● Work to complete: Please transcribe the entries below without changing a single character.

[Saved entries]
•••••

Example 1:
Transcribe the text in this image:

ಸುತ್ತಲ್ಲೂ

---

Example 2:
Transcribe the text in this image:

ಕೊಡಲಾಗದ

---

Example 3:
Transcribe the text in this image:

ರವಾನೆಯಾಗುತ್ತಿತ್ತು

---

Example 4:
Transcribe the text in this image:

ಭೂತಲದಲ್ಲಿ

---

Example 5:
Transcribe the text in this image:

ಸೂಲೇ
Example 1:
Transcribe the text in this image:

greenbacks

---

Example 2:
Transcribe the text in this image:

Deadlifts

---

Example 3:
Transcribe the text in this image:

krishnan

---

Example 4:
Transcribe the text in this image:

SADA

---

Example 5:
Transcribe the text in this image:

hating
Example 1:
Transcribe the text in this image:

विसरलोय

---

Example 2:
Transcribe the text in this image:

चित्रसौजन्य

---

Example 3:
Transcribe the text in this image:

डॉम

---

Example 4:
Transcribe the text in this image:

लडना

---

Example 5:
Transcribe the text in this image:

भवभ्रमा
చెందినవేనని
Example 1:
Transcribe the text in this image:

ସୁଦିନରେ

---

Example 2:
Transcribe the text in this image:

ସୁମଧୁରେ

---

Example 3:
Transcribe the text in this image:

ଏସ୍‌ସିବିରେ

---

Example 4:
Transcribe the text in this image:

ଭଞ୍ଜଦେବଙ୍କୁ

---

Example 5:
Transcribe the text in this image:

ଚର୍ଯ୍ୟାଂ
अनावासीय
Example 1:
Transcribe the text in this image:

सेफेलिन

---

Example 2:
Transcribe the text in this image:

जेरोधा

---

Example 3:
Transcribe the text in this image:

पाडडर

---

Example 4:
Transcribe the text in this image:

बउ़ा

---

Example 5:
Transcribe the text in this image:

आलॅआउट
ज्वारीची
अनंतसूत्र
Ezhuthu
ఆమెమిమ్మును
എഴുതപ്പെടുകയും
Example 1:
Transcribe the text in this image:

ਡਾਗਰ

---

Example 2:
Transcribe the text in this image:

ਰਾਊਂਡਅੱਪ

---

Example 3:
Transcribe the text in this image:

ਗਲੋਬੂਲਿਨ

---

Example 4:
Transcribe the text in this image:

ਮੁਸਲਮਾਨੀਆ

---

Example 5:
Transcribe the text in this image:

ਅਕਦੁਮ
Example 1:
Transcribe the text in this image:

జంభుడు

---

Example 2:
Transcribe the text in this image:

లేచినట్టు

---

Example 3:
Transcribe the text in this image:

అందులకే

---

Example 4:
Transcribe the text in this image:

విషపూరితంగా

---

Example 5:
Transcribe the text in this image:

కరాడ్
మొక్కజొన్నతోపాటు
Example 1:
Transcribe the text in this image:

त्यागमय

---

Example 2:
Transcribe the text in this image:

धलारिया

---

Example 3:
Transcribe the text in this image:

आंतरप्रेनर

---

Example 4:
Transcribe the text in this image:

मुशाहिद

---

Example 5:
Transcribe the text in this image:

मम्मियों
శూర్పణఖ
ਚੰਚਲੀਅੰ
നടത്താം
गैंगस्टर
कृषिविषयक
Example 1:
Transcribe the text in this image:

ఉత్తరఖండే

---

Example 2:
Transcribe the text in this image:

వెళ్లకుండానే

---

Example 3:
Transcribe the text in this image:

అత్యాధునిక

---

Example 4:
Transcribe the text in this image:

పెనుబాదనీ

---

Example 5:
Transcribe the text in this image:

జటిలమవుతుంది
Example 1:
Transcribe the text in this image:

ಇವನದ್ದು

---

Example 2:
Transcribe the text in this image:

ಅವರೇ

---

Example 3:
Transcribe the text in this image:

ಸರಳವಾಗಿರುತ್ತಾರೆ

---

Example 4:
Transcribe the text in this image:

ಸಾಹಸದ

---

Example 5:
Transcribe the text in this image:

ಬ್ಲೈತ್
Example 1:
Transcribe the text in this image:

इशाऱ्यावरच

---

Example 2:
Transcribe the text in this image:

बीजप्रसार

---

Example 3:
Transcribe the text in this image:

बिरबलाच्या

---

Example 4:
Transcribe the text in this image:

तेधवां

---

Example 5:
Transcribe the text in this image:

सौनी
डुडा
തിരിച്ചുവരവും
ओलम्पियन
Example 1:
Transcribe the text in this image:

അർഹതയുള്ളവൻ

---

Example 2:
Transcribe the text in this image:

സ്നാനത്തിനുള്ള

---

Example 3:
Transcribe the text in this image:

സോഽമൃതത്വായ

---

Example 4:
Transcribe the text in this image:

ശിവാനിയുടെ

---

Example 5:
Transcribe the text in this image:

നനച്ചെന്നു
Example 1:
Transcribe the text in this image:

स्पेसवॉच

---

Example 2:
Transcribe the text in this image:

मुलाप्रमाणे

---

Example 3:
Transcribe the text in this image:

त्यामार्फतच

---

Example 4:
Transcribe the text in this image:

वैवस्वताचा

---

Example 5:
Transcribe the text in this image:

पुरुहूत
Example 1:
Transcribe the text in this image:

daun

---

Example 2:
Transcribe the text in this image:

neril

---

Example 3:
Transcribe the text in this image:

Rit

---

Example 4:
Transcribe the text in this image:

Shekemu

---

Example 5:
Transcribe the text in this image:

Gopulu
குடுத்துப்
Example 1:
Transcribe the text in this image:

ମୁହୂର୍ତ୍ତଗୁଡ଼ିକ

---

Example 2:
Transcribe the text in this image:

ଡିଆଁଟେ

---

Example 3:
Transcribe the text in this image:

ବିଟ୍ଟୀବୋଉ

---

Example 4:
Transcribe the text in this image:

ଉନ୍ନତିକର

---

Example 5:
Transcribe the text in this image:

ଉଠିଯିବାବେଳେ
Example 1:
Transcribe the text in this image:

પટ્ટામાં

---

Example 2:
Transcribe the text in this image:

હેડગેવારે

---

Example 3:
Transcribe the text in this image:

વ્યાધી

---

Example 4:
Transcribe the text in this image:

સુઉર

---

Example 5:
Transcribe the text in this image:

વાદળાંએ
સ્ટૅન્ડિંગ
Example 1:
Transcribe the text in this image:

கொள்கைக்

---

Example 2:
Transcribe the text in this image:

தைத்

•••••

● Result below:
Example 1:
Transcribe the text in this image:

ಸುತ್ತಲ್ಲೂ

---

Example 2:
Transcribe the text in this image:

ಕೊಡಲಾಗದ

---

Example 3:
Transcribe the text in this image:

ರವಾನೆಯಾಗುತ್ತಿತ್ತು

---

Example 4:
Transcribe the text in this image:

ಭೂತಲದಲ್ಲಿ

---

Example 5:
Transcribe the text in this image:

ಸೂಲೇ
Example 1:
Transcribe the text in this image:

greenbacks

---

Example 2:
Transcribe the text in this image:

Deadlifts

---

Example 3:
Transcribe the text in this image:

krishnan

---

Example 4:
Transcribe the text in this image:

SADA

---

Example 5:
Transcribe the text in this image:

hating
Example 1:
Transcribe the text in this image:

विसरलोय

---

Example 2:
Transcribe the text in this image:

चित्रसौजन्य

---

Example 3:
Transcribe the text in this image:

डॉम

---

Example 4:
Transcribe the text in this image:

लडना

---

Example 5:
Transcribe the text in this image:

भवभ्रमा
చెందినవేనని
Example 1:
Transcribe the text in this image:

ସୁଦିନରେ

---

Example 2:
Transcribe the text in this image:

ସୁମଧୁରେ

---

Example 3:
Transcribe the text in this image:

ଏସ୍‌ସିବିରେ

---

Example 4:
Transcribe the text in this image:

ଭଞ୍ଜଦେବଙ୍କୁ

---

Example 5:
Transcribe the text in this image:

ଚର୍ଯ୍ୟାଂ
अनावासीय
Example 1:
Transcribe the text in this image:

सेफेलिन

---

Example 2:
Transcribe the text in this image:

जेरोधा

---

Example 3:
Transcribe the text in this image:

पाडडर

---

Example 4:
Transcribe the text in this image:

बउ़ा

---

Example 5:
Transcribe the text in this image:

आलॅआउट
ज्वारीची
अनंतसूत्र
Ezhuthu
ఆమెమిమ్మును
എഴുതപ്പെടുകയും
Example 1:
Transcribe the text in this image:

ਡਾਗਰ

---

Example 2:
Transcribe the text in this image:

ਰਾਊਂਡਅੱਪ

---

Example 3:
Transcribe the text in this image:

ਗਲੋਬੂਲਿਨ

---

Example 4:
Transcribe the text in this image:

ਮੁਸਲਮਾਨੀਆ

---

Example 5:
Transcribe the text in this image:

ਅਕਦੁਮ
Example 1:
Transcribe the text in this image:

జంభుడు

---

Example 2:
Transcribe the text in this image:

లేచినట్టు

---

Example 3:
Transcribe the text in this image:

అందులకే

---

Example 4:
Transcribe the text in this image:

విషపూరితంగా

---

Example 5:
Transcribe the text in this image:

కరాడ్
మొక్కజొన్నతోపాటు
Example 1:
Transcribe the text in this image:

त्यागमय

---

Example 2:
Transcribe the text in this image:

धलारिया

---

Example 3:
Transcribe the text in this image:

आंतरप्रेनर

---

Example 4:
Transcribe the text in this image:

मुशाहिद

---

Example 5:
Transcribe the text in this image:

मम्मियों
శూర్పణఖ
ਚੰਚਲੀਅੰ
നടത്താം
गैंगस्टर
कृषिविषयक
Example 1:
Transcribe the text in this image:

ఉత్తరఖండే

---

Example 2:
Transcribe the text in this image:

వెళ్లకుండానే

---

Example 3:
Transcribe the text in this image:

అత్యాధునిక

---

Example 4:
Transcribe the text in this image:

పెనుబాదనీ

---

Example 5:
Transcribe the text in this image:

జటిలమవుతుంది
Example 1:
Transcribe the text in this image:

ಇವನದ್ದು

---

Example 2:
Transcribe the text in this image:

ಅವರೇ

---

Example 3:
Transcribe the text in this image:

ಸರಳವಾಗಿರುತ್ತಾರೆ

---

Example 4:
Transcribe the text in this image:

ಸಾಹಸದ

---

Example 5:
Transcribe the text in this image:

ಬ್ಲೈತ್
Example 1:
Transcribe the text in this image:

इशाऱ्यावरच

---

Example 2:
Transcribe the text in this image:

बीजप्रसार

---

Example 3:
Transcribe the text in this image:

बिरबलाच्या

---

Example 4:
Transcribe the text in this image:

तेधवां

---

Example 5:
Transcribe the text in this image:

सौनी
डुडा
തിരിച്ചുവരവും
ओलम्पियन
Example 1:
Transcribe the text in this image:

അർഹതയുള്ളവൻ

---

Example 2:
Transcribe the text in this image:

സ്നാനത്തിനുള്ള

---

Example 3:
Transcribe the text in this image:

സോഽമൃതത്വായ

---

Example 4:
Transcribe the text in this image:

ശിവാനിയുടെ

---

Example 5:
Transcribe the text in this image:

നനച്ചെന്നു
Example 1:
Transcribe the text in this image:

स्पेसवॉच

---

Example 2:
Transcribe the text in this image:

मुलाप्रमाणे

---

Example 3:
Transcribe the text in this image:

त्यामार्फतच

---

Example 4:
Transcribe the text in this image:

वैवस्वताचा

---

Example 5:
Transcribe the text in this image:

पुरुहूत
Example 1:
Transcribe the text in this image:

daun

---

Example 2:
Transcribe the text in this image:

neril

---

Example 3:
Transcribe the text in this image:

Rit

---

Example 4:
Transcribe the text in this image:

Shekemu

---

Example 5:
Transcribe the text in this image:

Gopulu
குடுத்துப்
Example 1:
Transcribe the text in this image:

ମୁହୂର୍ତ୍ତଗୁଡ଼ିକ

---

Example 2:
Transcribe the text in this image:

ଡିଆଁଟେ

---

Example 3:
Transcribe the text in this image:

ବିଟ୍ଟୀବୋଉ

---

Example 4:
Transcribe the text in this image:

ଉନ୍ନତିକର

---

Example 5:
Transcribe the text in this image:

ଉଠିଯିବାବେଳେ
Example 1:
Transcribe the text in this image:

પટ્ટામાં

---

Example 2:
Transcribe the text in this image:

હેડગેવારે

---

Example 3:
Transcribe the text in this image:

વ્યાધી

---

Example 4:
Transcribe the text in this image:

સુઉર

---

Example 5:
Transcribe the text in this image:

વાદળાંએ
સ્ટૅન્ડિંગ
Example 1:
Transcribe the text in this image:

கொள்கைக்

---

Example 2:
Transcribe the text in this image:

தைத்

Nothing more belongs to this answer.